Young Nadia Owusu followed her father, a United Nations official, from Europe to Africa and back again. Just as she and her family settled into a new home, her father would tell them it was time to say their goodbyes. The instability wrought by Nadia’s nomadic childhood was deepened by family secrets and fractures, both lived and inherited. Her Armenian American mother, who abandoned Nadia when she was two, would periodically reappear, only to vanish again. Her father, a Ghanaian, the great hero of her life, died when she was thirteen. After his passing, Nadia’s stepmother weighed her down with a revelation that was either a bombshell secret or a lie, rife with shaming innuendo. With these and other ruptures, Nadia arrived in New York as a young woman feeling stateless, motherless, and uncertain about her future, yet eager to find her own identity. What followed, however, were periods of depression in which she struggled to hold herself and her siblings together. “A magnificent, complex assessment of selfhood and why it matters” (Elle), Aftershocks depicts the way she hauled herself from the wreckage of her life’s perpetual quaking, the means by which she has finally come to understand that the only ground firm enough to count on is the one written into existence by her own hand. “Full of narrative risk and untrammeled lyricism” (The Washington Post), Aftershocks joins the likes of Don’t Let’s Go to the Dogs Tonight and William Styron’s Darkness Visible, and does for race identity what Maggie Nelson does for gender identity in The Argonauts.
About Nadia Owusu
Nadia Owusu is a Ghanaian and Armenian-American writer and urbanist. She was born in Dar es Salaam, Tanzania, and raised in Italy, Ethiopia, England, Ghana, and Uganda. Her first book, Aftershocks, A Memoir, topped many most-anticipated and best book of the year lists, including The New York Times, The Oprah Magazine, Vogue, TIME, Vulture, and the BBC. It was a New York Times Book Review Editor’s Choice. Nadia is the recipient of a 2019 Whiting Award. Her lyric essay, So Devilish a Fire won the Atlas Review chapbook contest. Her writing has appeared or is forthcoming in The New York Times, The Lily, Orion, Granta, The Paris Review Daily, The Guardian, The Wall Street Journal, Slate, Catapult, Bon Appétit, Travel + Leisure, and others. By day, Nadia is the Director of Storytelling at Frontline Solutions, a Black-owned consulting firm that helps social-change organizations to define goals, execute plans, and evaluate impact. She is a graduate of Pace University (BA) and Hunter College (MS). She earned her MFA in creative nonfiction at the Mountainview low-residency program where she now teaches. She lives in Brooklyn.
About Amy Irvine
Amy Irvine is a sixth-generation Utahn and longtime public lands advocate. Her memoir, Trespass: Living at the Edge of the Promised Land received the Orion Magazine Book Award, and the Colorado Book Award—while the Los Angeles Times wrote that it "might very well be Desert Solitaire's literary heir." Desert Cabal: A New Season in the Wilderness is a feminist response to Edward Abbey’s Desert Solitaire: A Season in the Wilderness and was listed as one of Orion Magazine’s “25 Most-Read Stories of the Decade,” included on Stanford University’s climate scientists’ 2019 Summer Reading List, added to Outside Magazine’s Adventure Canon and named by Backpacker as one of its New Wilderness Classics.

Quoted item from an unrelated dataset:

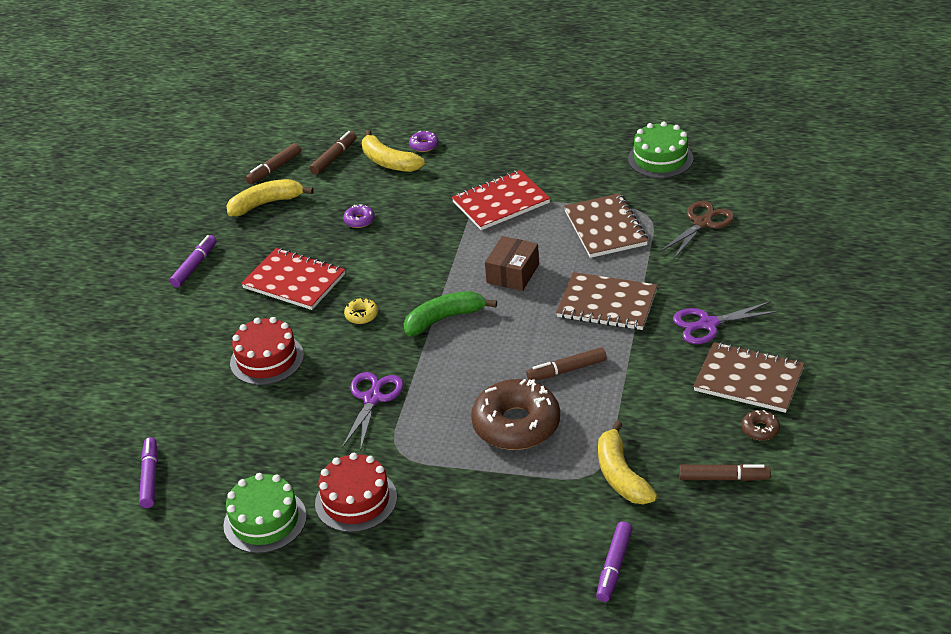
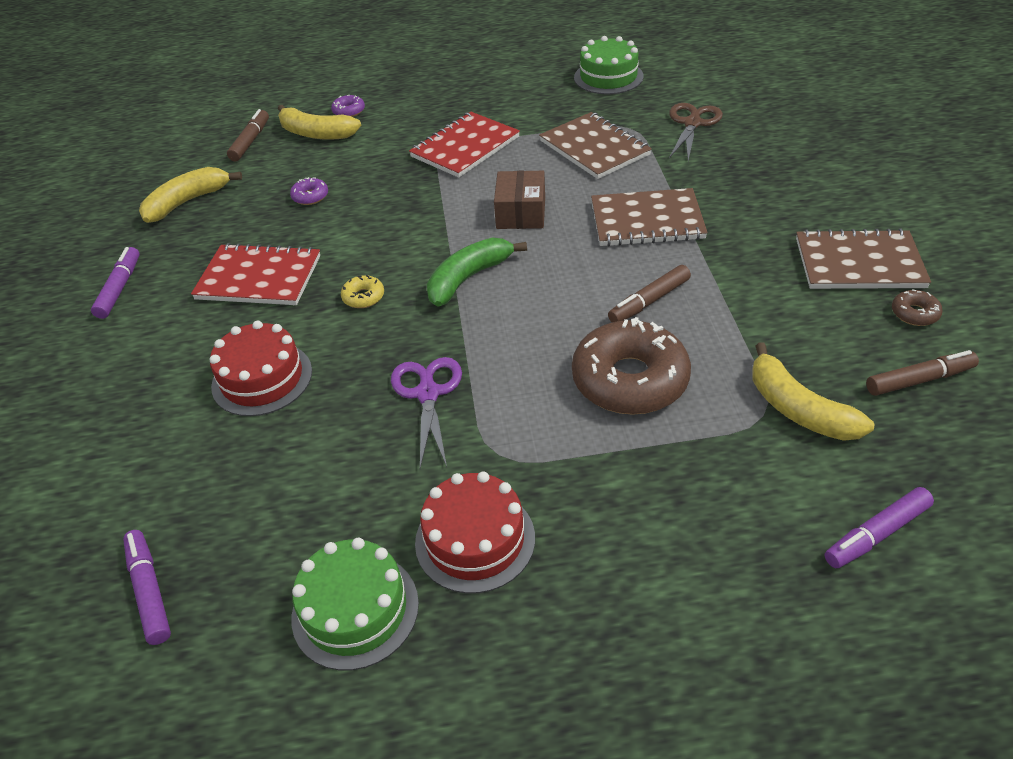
camera: 20 degrees left, 5 degrees up
brown marker [246,143,301,184] -> none
purple marker [596,521,632,602] -> purple marker turned 60 degrees clockwise [825,487,934,568]
purple scissors [673,301,778,344] -> none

Her essays have appeared in Orion, Outside, The Best American Science and Nature Writing series, Pacific Standard, Climbing, Rock & Ice, and High Country News. Irvine’s work also appears in numerous western, nature/environmental anthologies—such as West of 98: Living and Writing in the New American West(University of Texas Press, 2011), and Red Rock Testimony, which was instrumental in compelling President Barack Obama to establish the Bears Ears National Monument in southern Utah.
Irvine is the recipient of the Ellen Meloy Desert Writers Award and a teaching fellowship for the Mountainview Low-Residency MFA program at Southern New Hampshire University—where she now teaches fiction and nonfiction.